Exercise
With the pictures omitted, write out all of the listing exactly.

+++ Data section

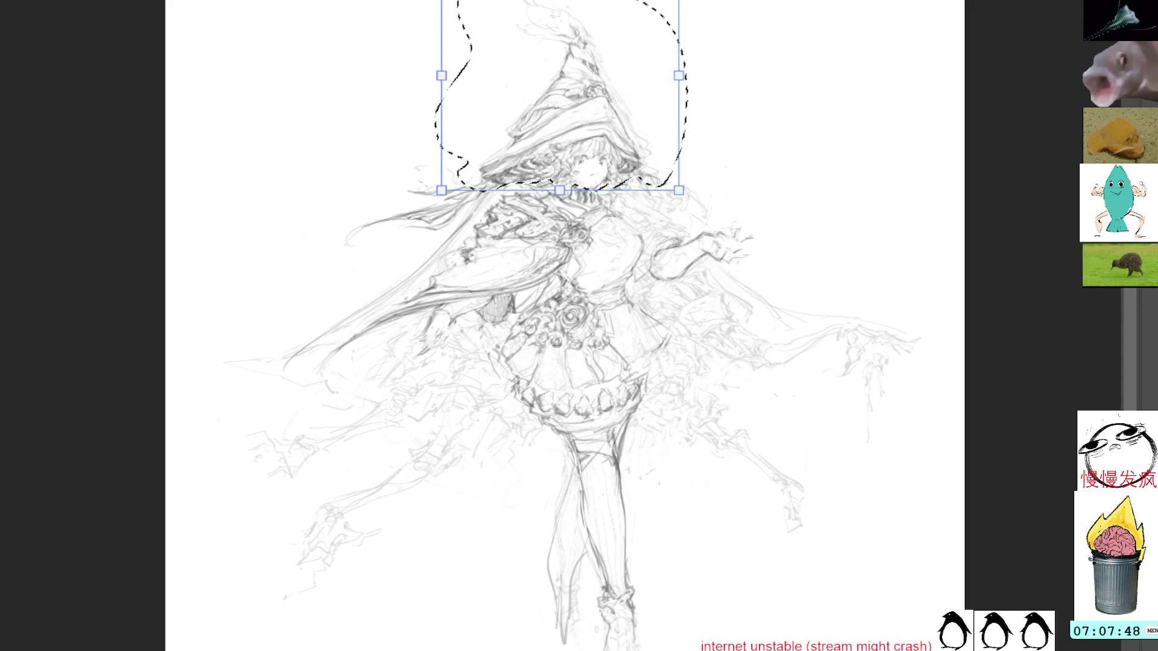
pyautogui.moveTo(561, 0); pyautogui.dragTo(560, 7)
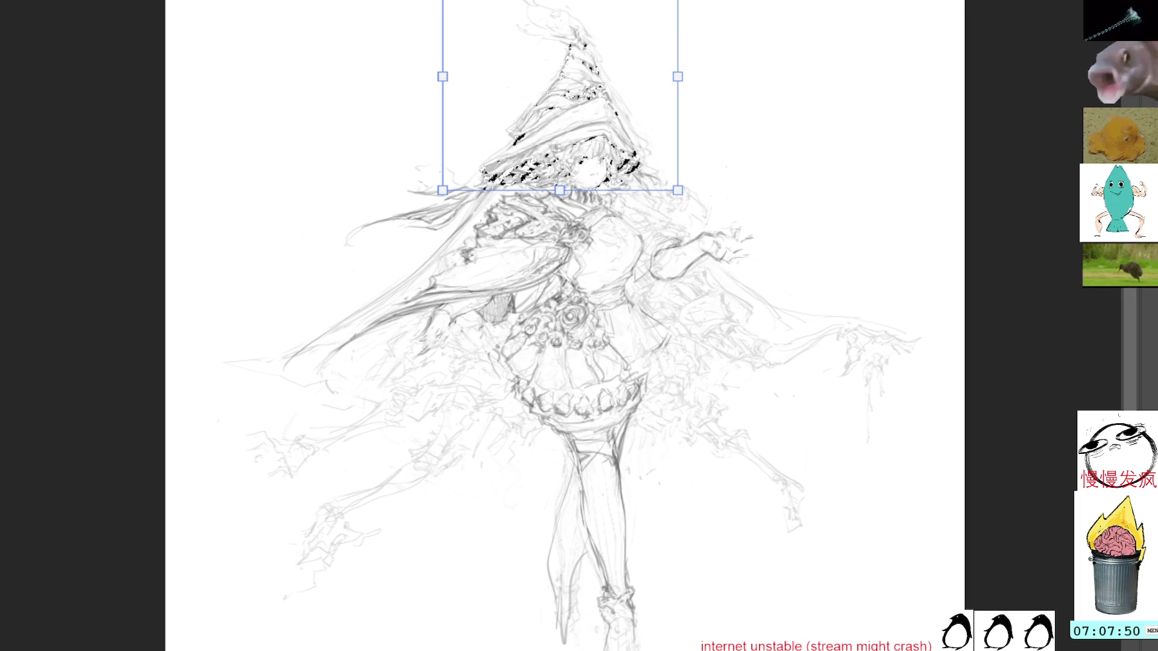
pyautogui.press('Return')
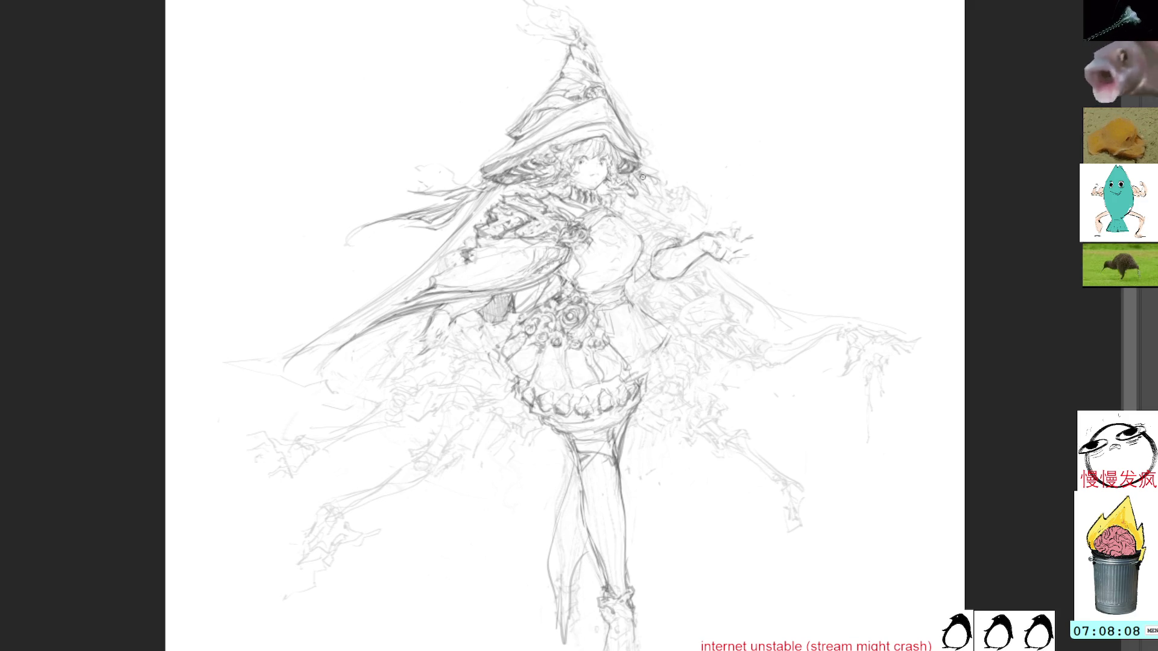
# Step: Lasso an area beside the head, clear it, then lasso an area near the hat
pyautogui.moveTo(676, 151)
pyautogui.mouseDown()
pyautogui.moveTo(681, 174)
pyautogui.moveTo(651, 181)
pyautogui.mouseUp()
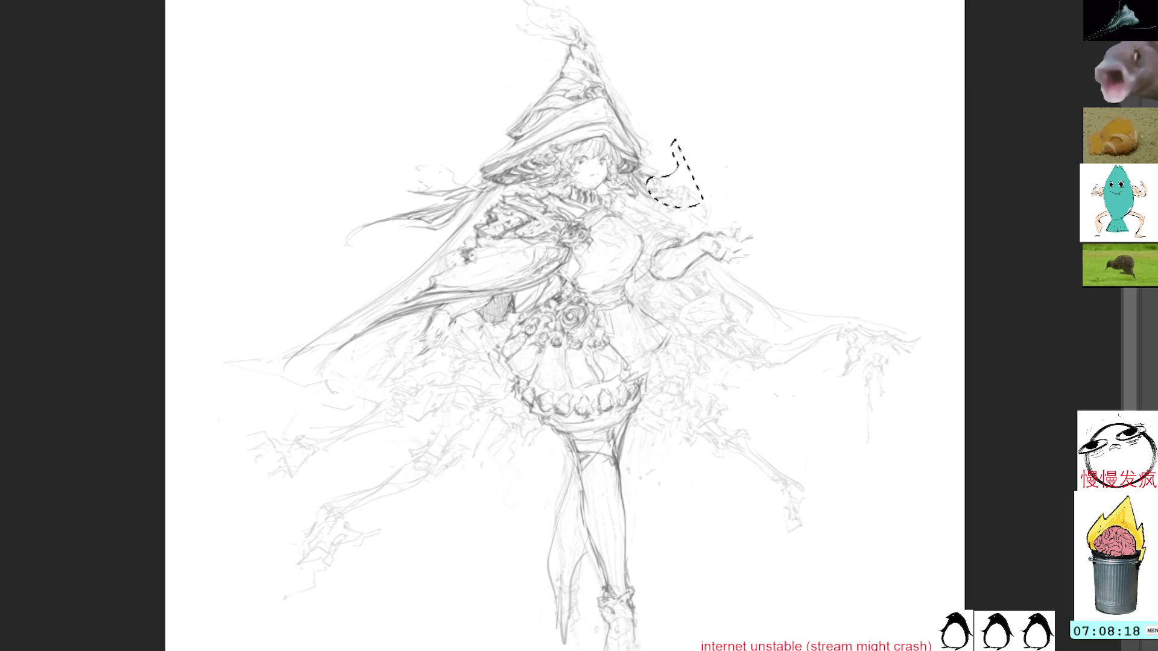
pyautogui.press('ctrl+d')
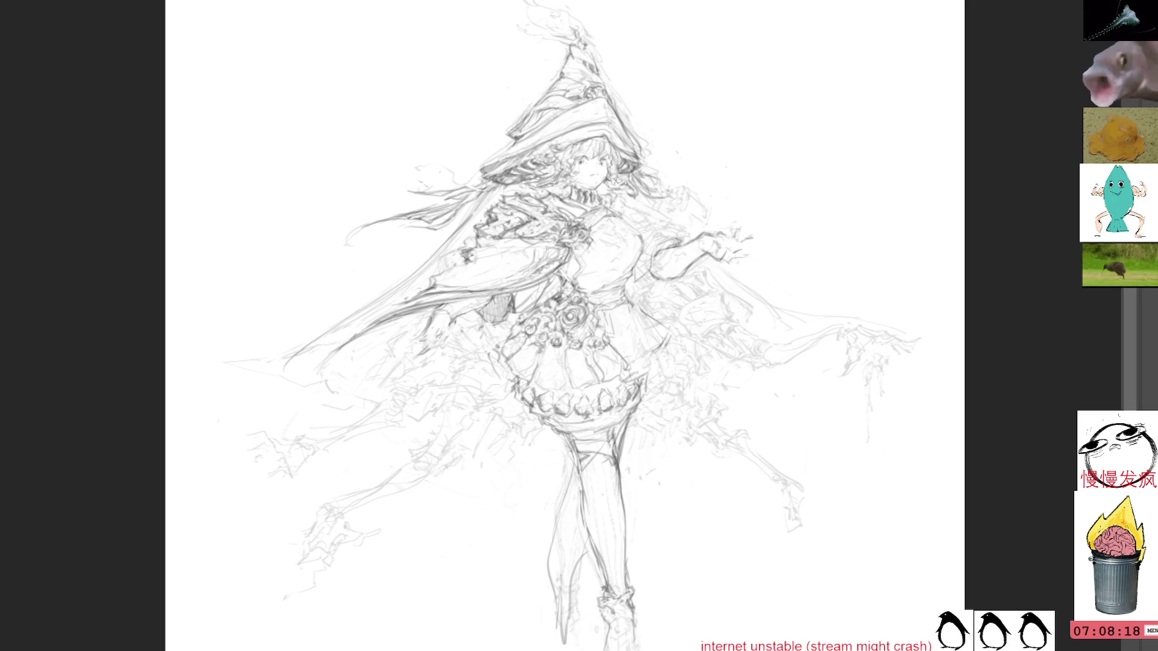
pyautogui.moveTo(699, 199)
pyautogui.mouseDown()
pyautogui.moveTo(664, 181)
pyautogui.moveTo(694, 205)
pyautogui.mouseUp()
pyautogui.press('ctrl+d')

++++++

Your solution
pyautogui.moveTo(561, 0); pyautogui.dragTo(560, 7)
pyautogui.press('Return')
# Step: Lasso an area beside the head, clear it, then lasso an area near the hat
pyautogui.moveTo(676, 151)
pyautogui.mouseDown()
pyautogui.moveTo(681, 174)
pyautogui.moveTo(651, 181)
pyautogui.mouseUp()
pyautogui.press('ctrl+d')
pyautogui.moveTo(699, 199)
pyautogui.mouseDown()
pyautogui.moveTo(664, 181)
pyautogui.moveTo(694, 205)
pyautogui.mouseUp()
pyautogui.press('ctrl+d')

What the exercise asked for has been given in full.